Nice work Daniel. Your solution for dumping network traffic is impressive, but there is a much simpler solution that I’ve used several times. The slightly legendary Luigi Auriemma (who according to X-Force is ranked as the #1 discoverer of vulnerabilities) has written a tool called Proxocket, which acts as – you guessed it – a Socket Proxy.
You cand find Proxocket here:
http://aluigi.altervista.org/mytoolz.htm#proxocket
Basically, all you need to do is to put the .dll file for Proxocket in the same directory as the binary you wish to capture the network traffic from. The .dll file then acts as a man-in-the middle between the monitored application and the OS, and dumps all network traffic that passes through it to a pcap file. Very simple, yet very clever!

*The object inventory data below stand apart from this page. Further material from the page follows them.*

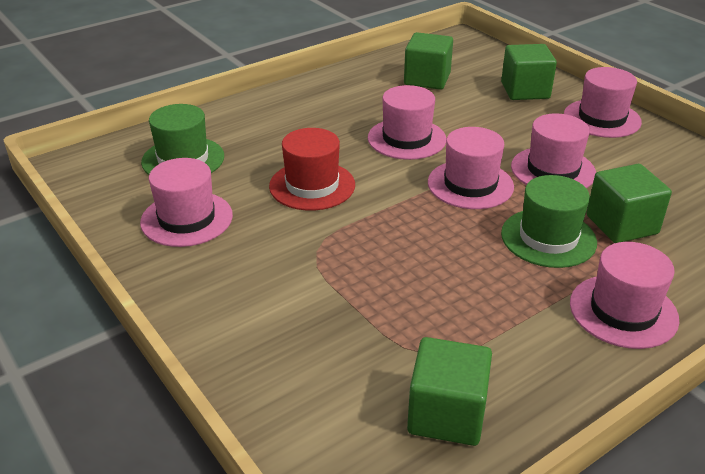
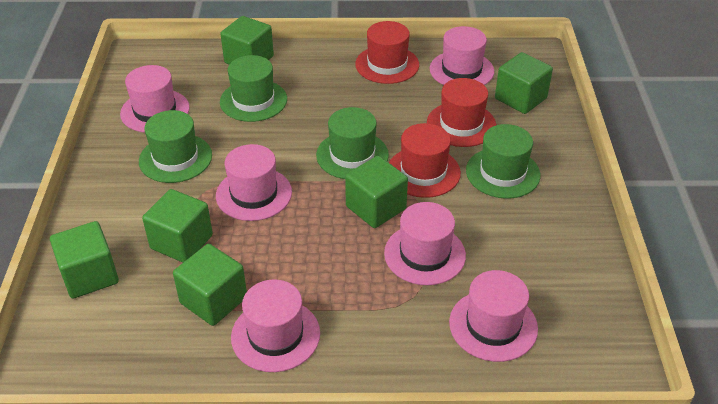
green cube: 4 -> 6
green hat: 2 -> 4
red hat: 1 -> 3

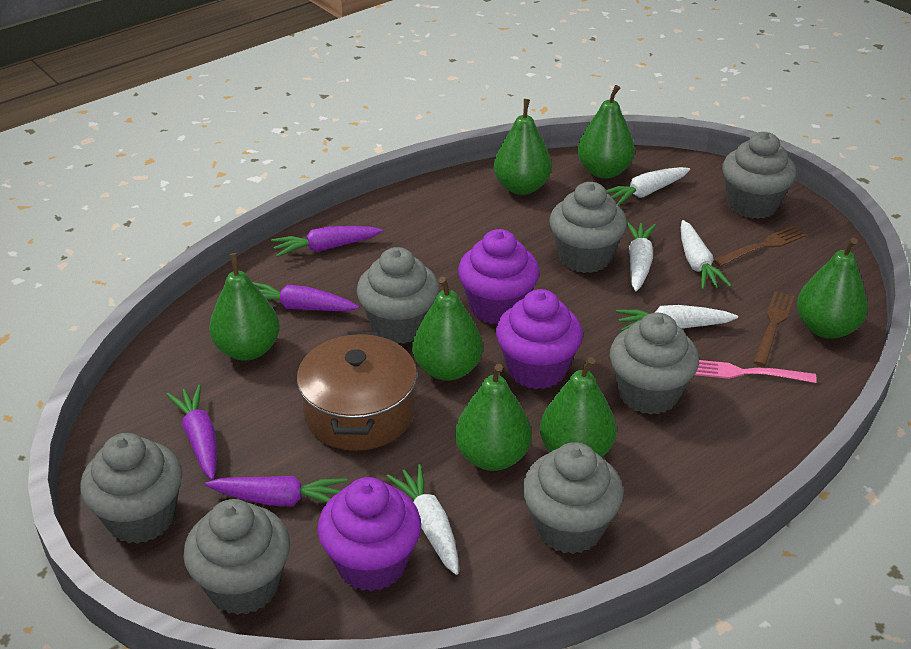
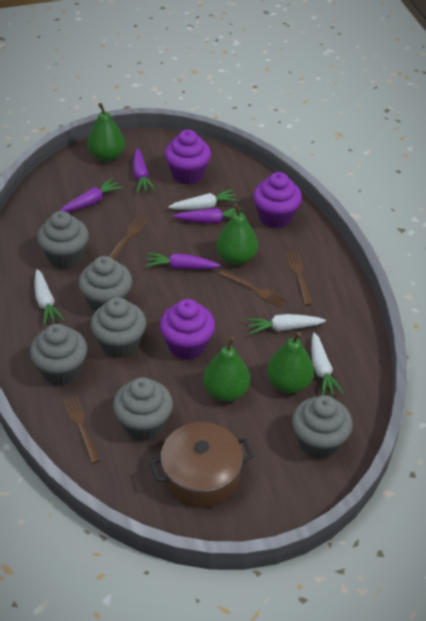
brown fork: 2 -> 4
green pear: 7 -> 4
grey cupcake: 7 -> 6
pink fork: 1 -> 0
white carrot: 5 -> 4

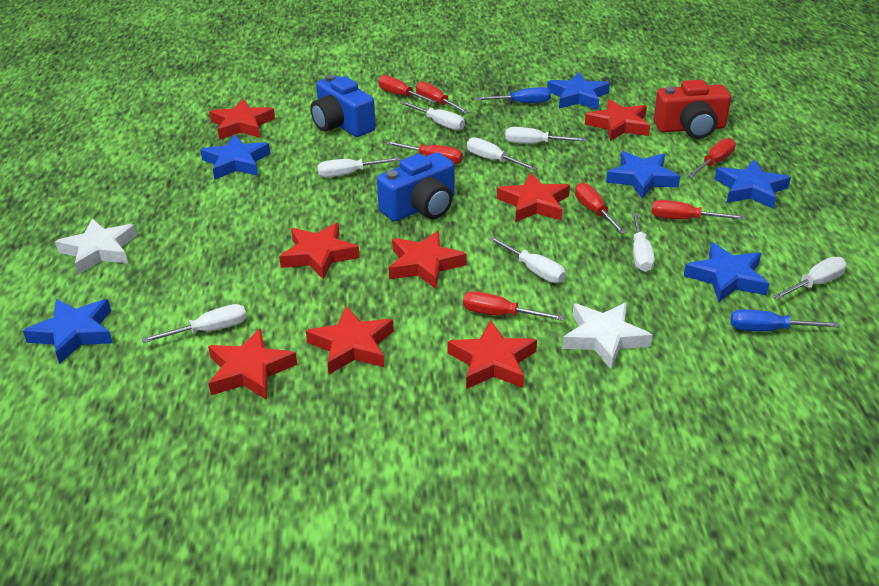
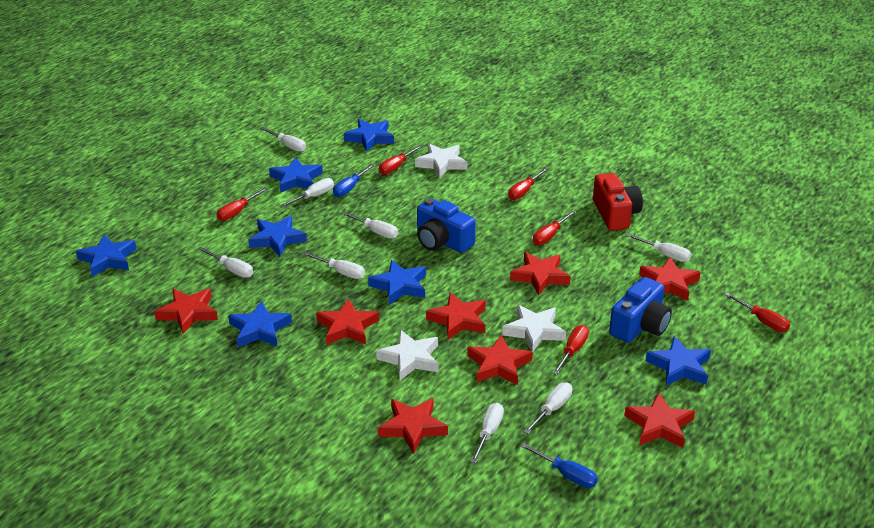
blue star: 6 -> 7
red screwdriver: 7 -> 6
white star: 2 -> 3

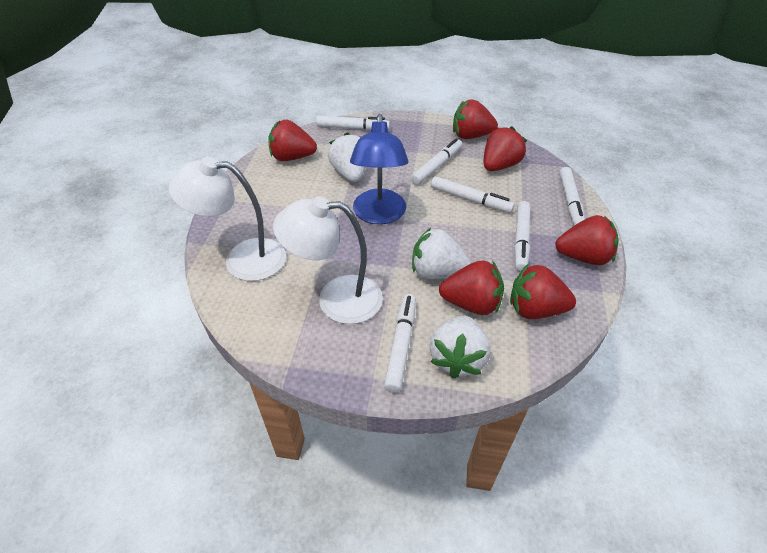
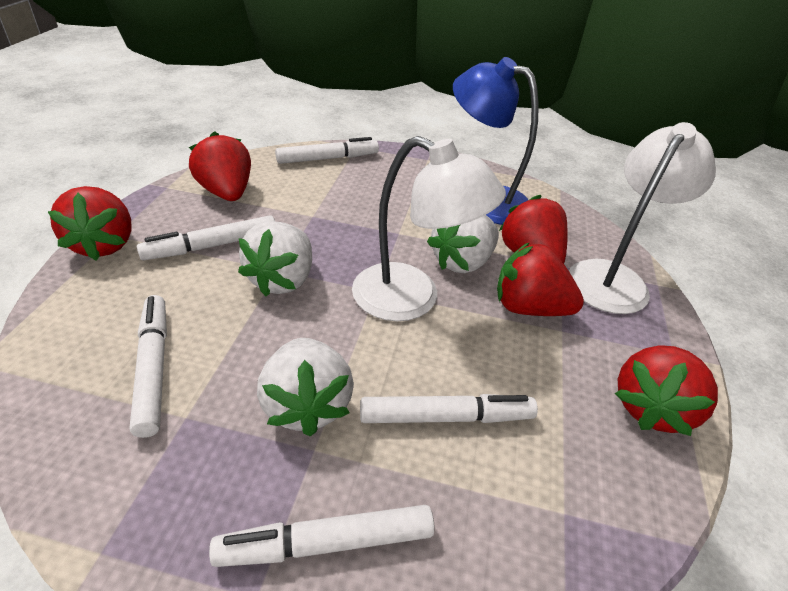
red strawberry: 6 -> 5
white marker: 6 -> 5

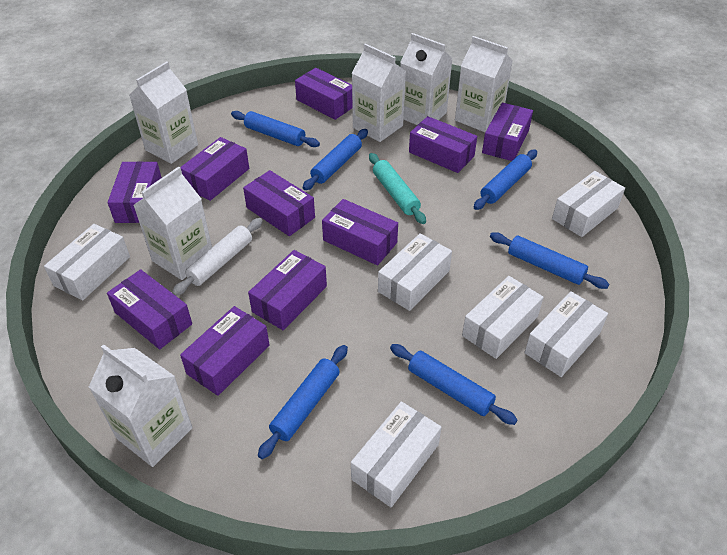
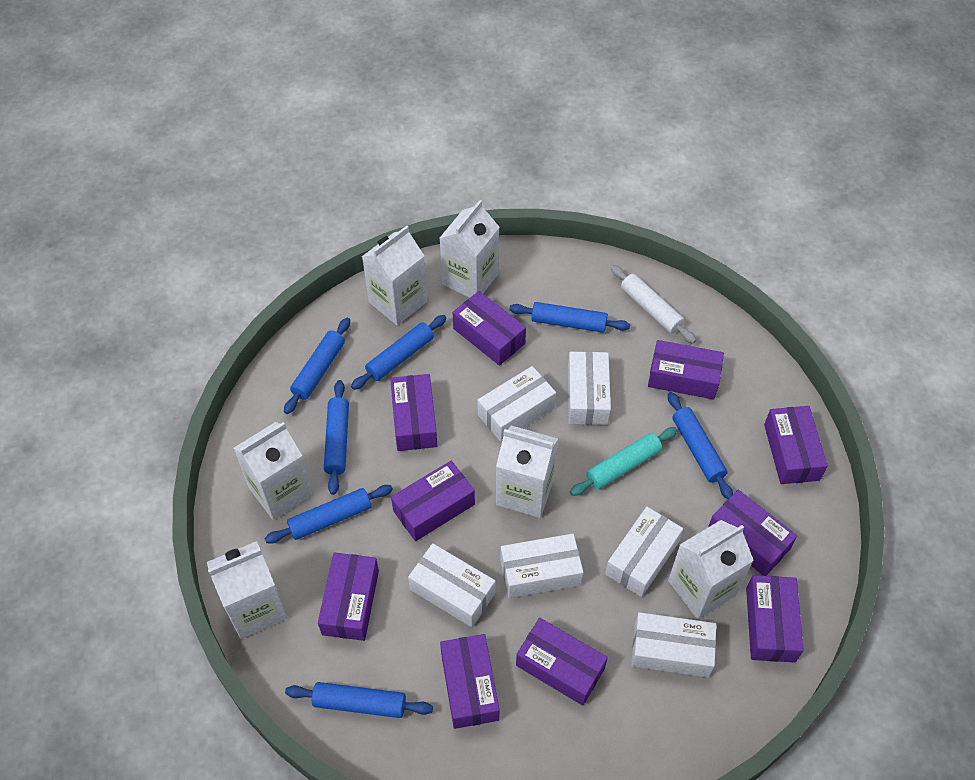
blue rolling pin: 6 -> 7

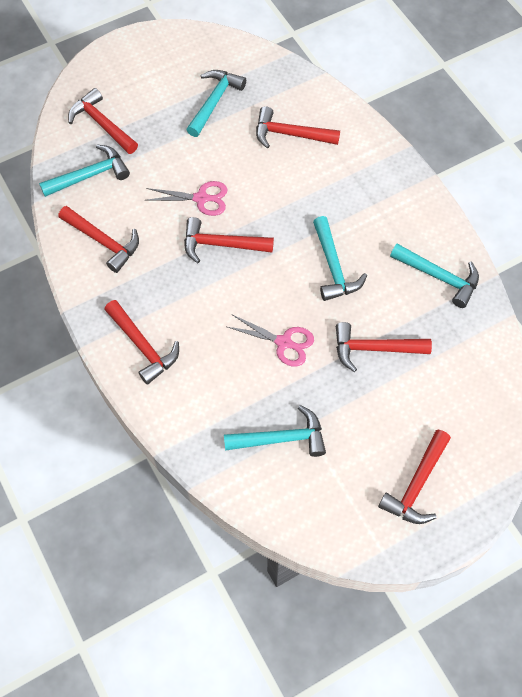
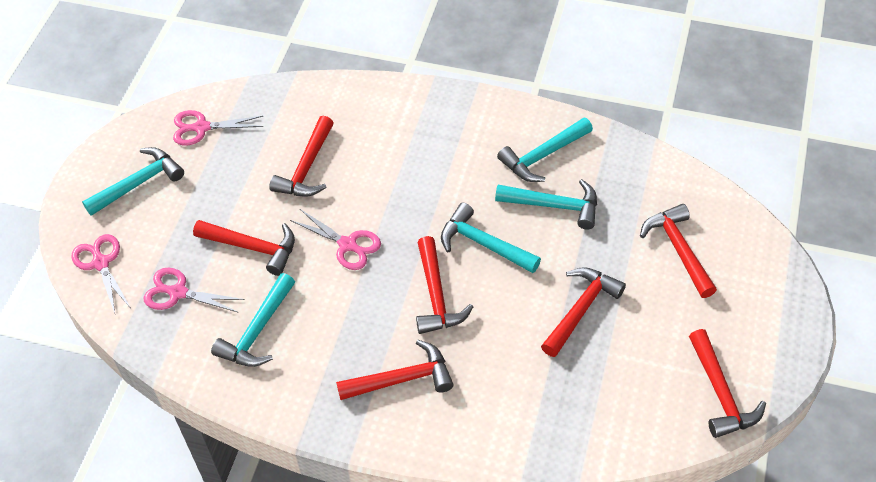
pink scissors: 2 -> 4

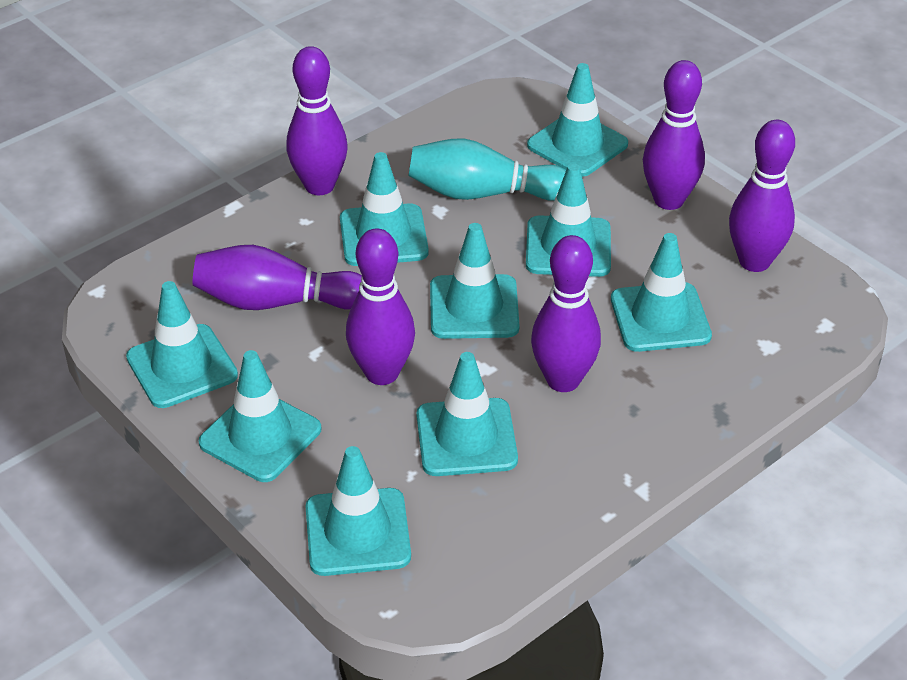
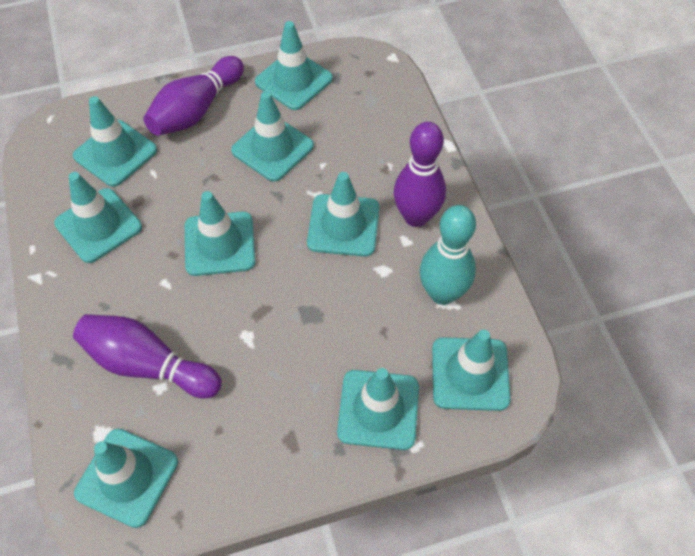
purple bowling pin: 6 -> 3

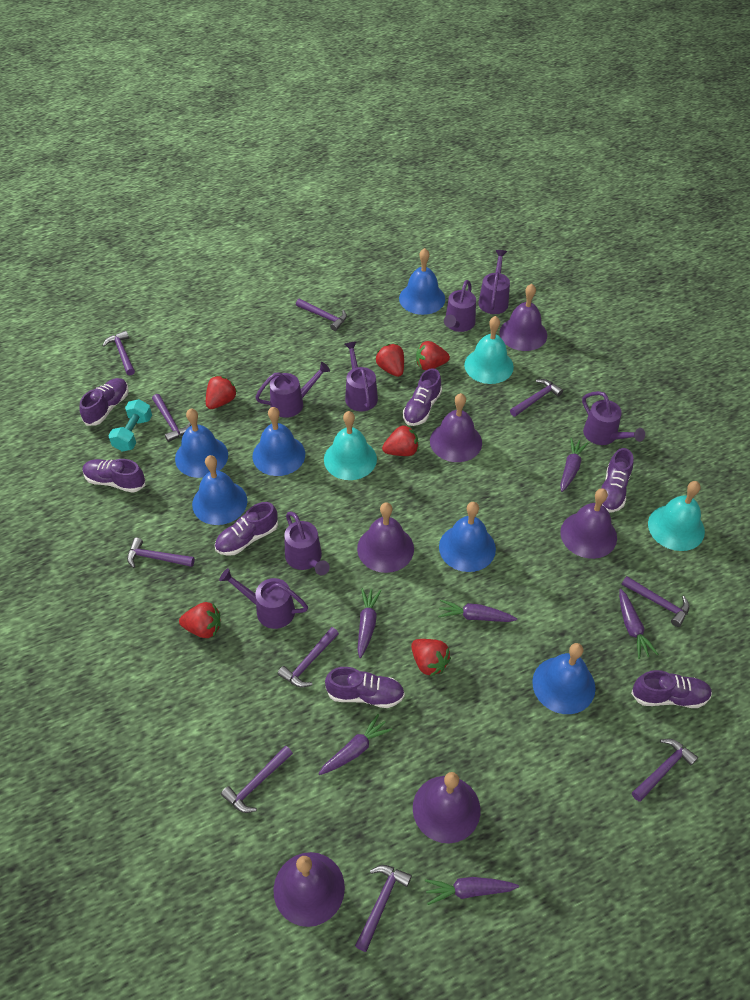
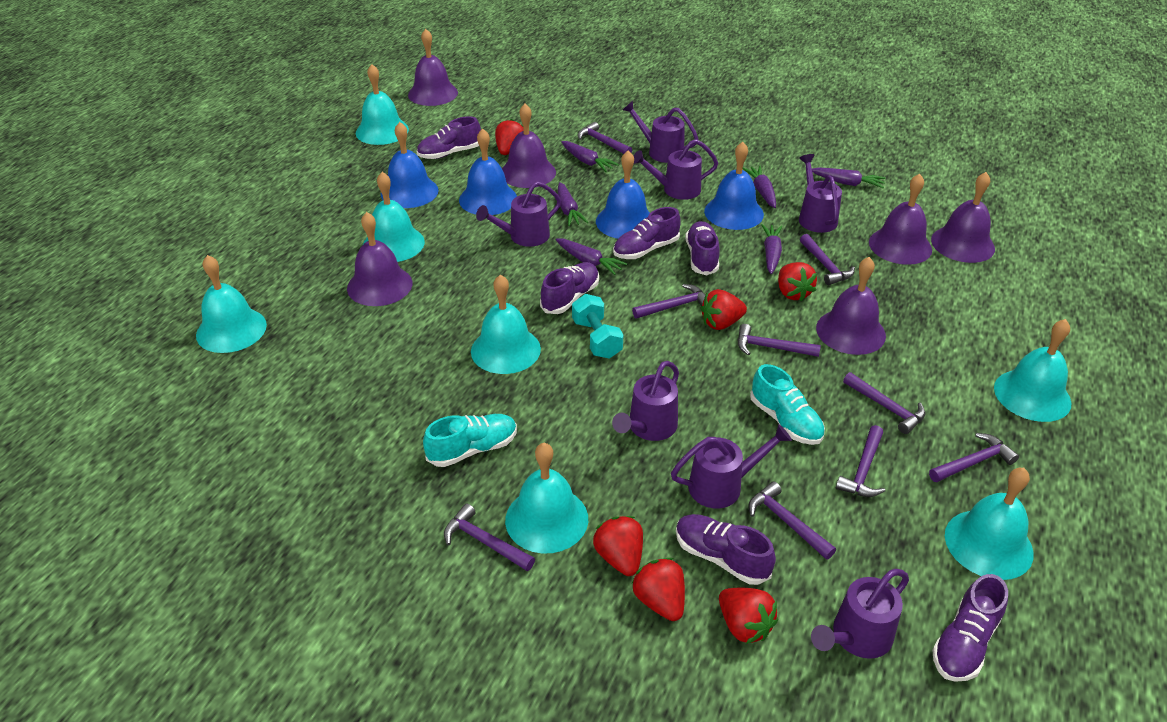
blue bell: 6 -> 4
purple hammer: 10 -> 9
purple shoe: 7 -> 6
turquoise bell: 3 -> 7
turquoise shoe: 0 -> 2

I’ve used it recently to collect training in pcap format on a per-application basis for my traffic classification research project SPID:
http://sourceforge.net/projects/spid/
As a developer I’m actually quite fond of using localhost TCP sockets for communicating data between different applications on the same machine. It provides a nice event based communication interface with great throughput. It also allows for the two applications to be separated across a network later on if that would be desired.
@Erik
That is a very cool tool, and a very elegant approach. I’m surprised I haven’t heard of it before. Learn something new every day, thanks for sharing. Those old school X-Force guys definitely produced some great stuff and found an absolute TON of vulns in their day.